▸ **What to work on**
Can you reproduce all of the lines below verbatim, leaving out the picture markers?

▸ **Dataset content**

===

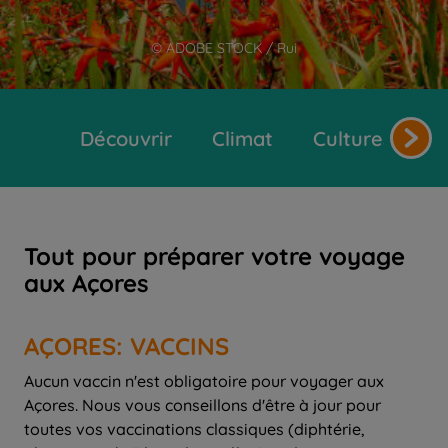
© ADOBE STOCK / Rui
Découvrir
Climat
Cultures et tr
Tout pour préparer votre voyage
aux Açores
AÇORES: VACCINS
Aucun vaccin n'est obligatoire pour voyager aux
Açores. Nous vous conseillons d'être à jour pour
toutes vos vaccinations classiques (diphtérie,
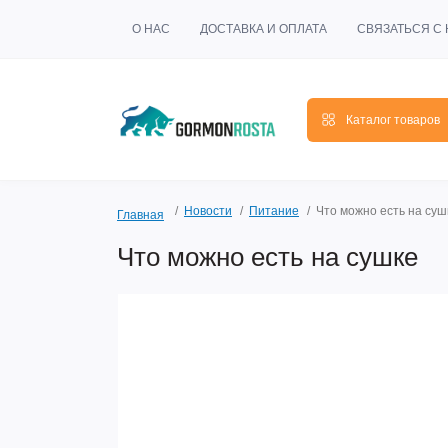
О НАС
ДОСТАВКА И ОПЛАТА
СВЯЗАТЬСЯ С
Каталог товаров
Новости
Питание
Что можно есть на суш
Главная
Что можно есть на сушке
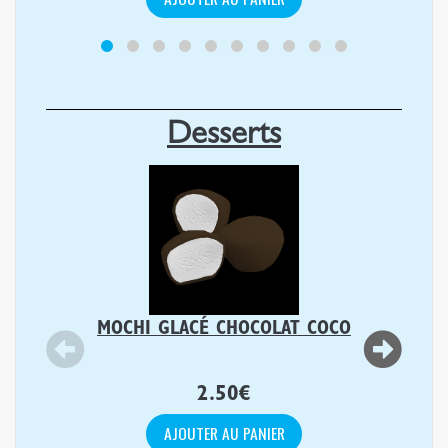
Desserts
MOCHI GLACÉ CHOCOLAT COCO
2.50
€
AJOUTER AU PANIER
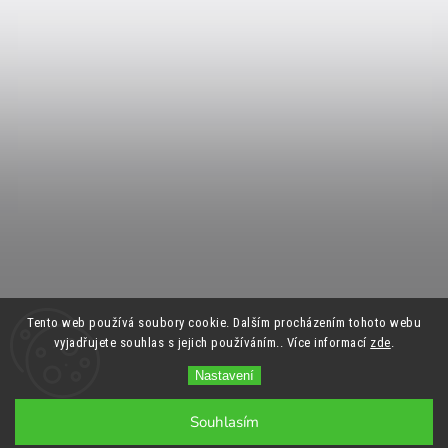
Tento web používá soubory cookie. Dalším procházením tohoto webu
vyjadřujete souhlas s jejich používáním.. Více informací
zde
.
Nastavení
Souhlasím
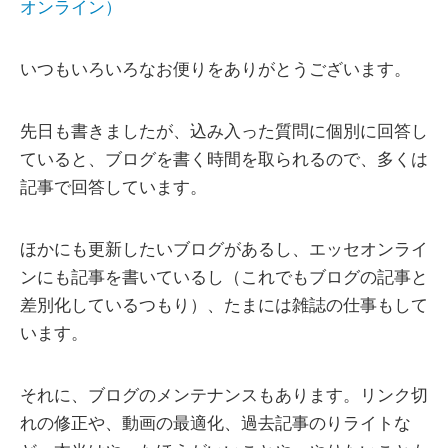
オンライン）
いつもいろいろなお便りをありがとうございます。
先日も書きましたが、込み入った質問に個別に回答し
ていると、ブログを書く時間を取られるので、多くは
記事で回答しています。
ほかにも更新したいブログがあるし、エッセオンライ
ンにも記事を書いているし（これでもブログの記事と
差別化しているつもり）、たまには雑誌の仕事もして
います。
それに、ブログのメンテナンスもあります。リンク切
れの修正や、動画の最適化、過去記事のりライトな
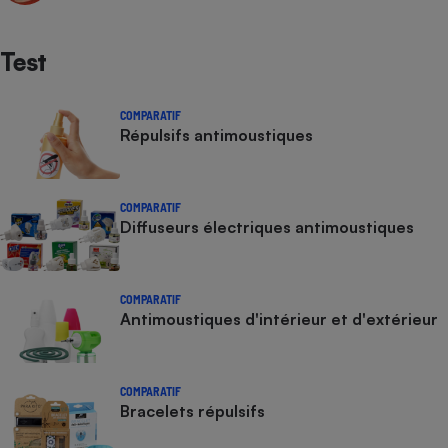
Test
COMPARATIF
Répulsifs antimoustiques
COMPARATIF
Diffuseurs électriques antimoustiques
COMPARATIF
Antimoustiques d'intérieur et d'extérieur
COMPARATIF
Bracelets répulsifs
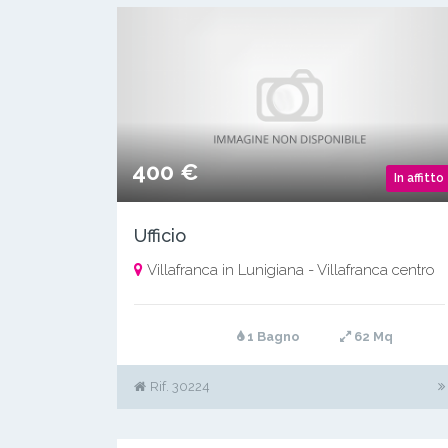
400 €
In affitto
Ufficio
Villafranca in Lunigiana - Villafranca centro
1 Bagno
62 Mq
Rif. 30224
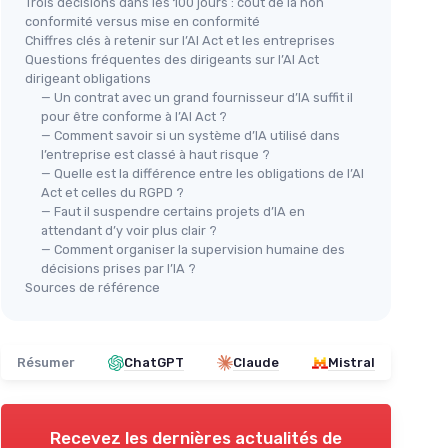
Trois décisions dans les 100 jours : coût de la non
conformité versus mise en conformité
Chiffres clés à retenir sur l’AI Act et les entreprises
Questions fréquentes des dirigeants sur l’AI Act
dirigeant obligations
— Un contrat avec un grand fournisseur d’IA suffit il
pour être conforme à l’AI Act ?
— Comment savoir si un système d’IA utilisé dans
l’entreprise est classé à haut risque ?
— Quelle est la différence entre les obligations de l’AI
Act et celles du RGPD ?
— Faut il suspendre certains projets d’IA en
attendant d’y voir plus clair ?
— Comment organiser la supervision humaine des
décisions prises par l’IA ?
Sources de référence
Résumer
ChatGPT
Claude
Mistral
Recevez les dernières actualités de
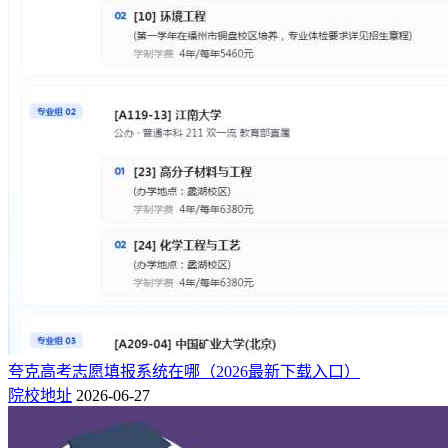
夸克高考志愿填报系统在哪（2026最新下载入口）
院校地址
2026-06-27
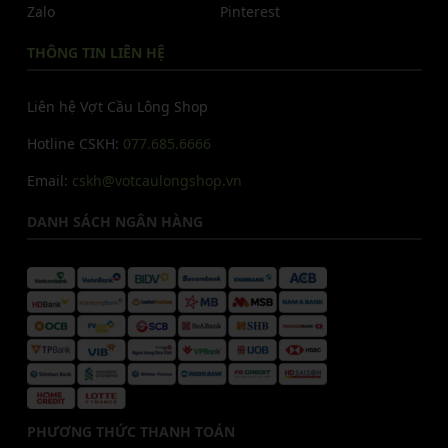
Zalo
Pinterest
THÔNG TIN LIÊN HỆ
Liên hệ Vợt Cầu Lông Shop
Hotline CSKH:
077.685.6666
Email:
cskh@votcaulongshop.vn
DANH SÁCH NGÂN HÀNG
PHƯƠNG THỨC THANH TOÁN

===

▸ **Response box**
© ADOBE STOCK / Rui
Découvrir
Climat
Cultures et tr
Tout pour préparer votre voyage
aux Açores
AÇORES: VACCINS
Aucun vaccin n'est obligatoire pour voyager aux
Açores. Nous vous conseillons d'être à jour pour
toutes vos vaccinations classiques (diphtérie,
О НАС
ДОСТАВКА И ОПЛАТА
СВЯЗАТЬСЯ С
Каталог товаров
Новости
Питание
Что можно есть на суш
Главная
Что можно есть на сушке
Desserts
MOCHI GLACÉ CHOCOLAT COCO
2.50
€
AJOUTER AU PANIER
Tento web používá soubory cookie. Dalším procházením tohoto webu
vyjadřujete souhlas s jejich používáním.. Více informací
zde
.
Nastavení
Souhlasím
オンライン）
いつもいろいろなお便りをありがとうございます。
先日も書きましたが、込み入った質問に個別に回答し
ていると、ブログを書く時間を取られるので、多くは
記事で回答しています。
ほかにも更新したいブログがあるし、エッセオンライ
ンにも記事を書いているし（これでもブログの記事と
差別化しているつもり）、たまには雑誌の仕事もして
います。
それに、ブログのメンテナンスもあります。リンク切
れの修正や、動画の最適化、過去記事のりライトな
Test
COMPARATIF
Répulsifs antimoustiques
COMPARATIF
Diffuseurs électriques antimoustiques
COMPARATIF
Antimoustiques d'intérieur et d'extérieur
COMPARATIF
Bracelets répulsifs
400 €
In affitto
Ufficio
Villafranca in Lunigiana - Villafranca centro
1 Bagno
62 Mq
Rif. 30224
Trois décisions dans les 100 jours : coût de la non
conformité versus mise en conformité
Chiffres clés à retenir sur l’AI Act et les entreprises
Questions fréquentes des dirigeants sur l’AI Act
dirigeant obligations
— Un contrat avec un grand fournisseur d’IA suffit il
pour être conforme à l’AI Act ?
— Comment savoir si un système d’IA utilisé dans
l’entreprise est classé à haut risque ?
— Quelle est la différence entre les obligations de l’AI
Act et celles du RGPD ?
— Faut il suspendre certains projets d’IA en
attendant d’y voir plus clair ?
— Comment organiser la supervision humaine des
décisions prises par l’IA ?
Sources de référence
Résumer
ChatGPT
Claude
Mistral
Recevez les dernières actualités de
夸克高考志愿填报系统在哪（2026最新下载入口）
院校地址
2026-06-27
Zalo
Pinterest
THÔNG TIN LIÊN HỆ
Liên hệ Vợt Cầu Lông Shop
Hotline CSKH:
077.685.6666
Email:
cskh@votcaulongshop.vn
DANH SÁCH NGÂN HÀNG
PHƯƠNG THỨC THANH TOÁN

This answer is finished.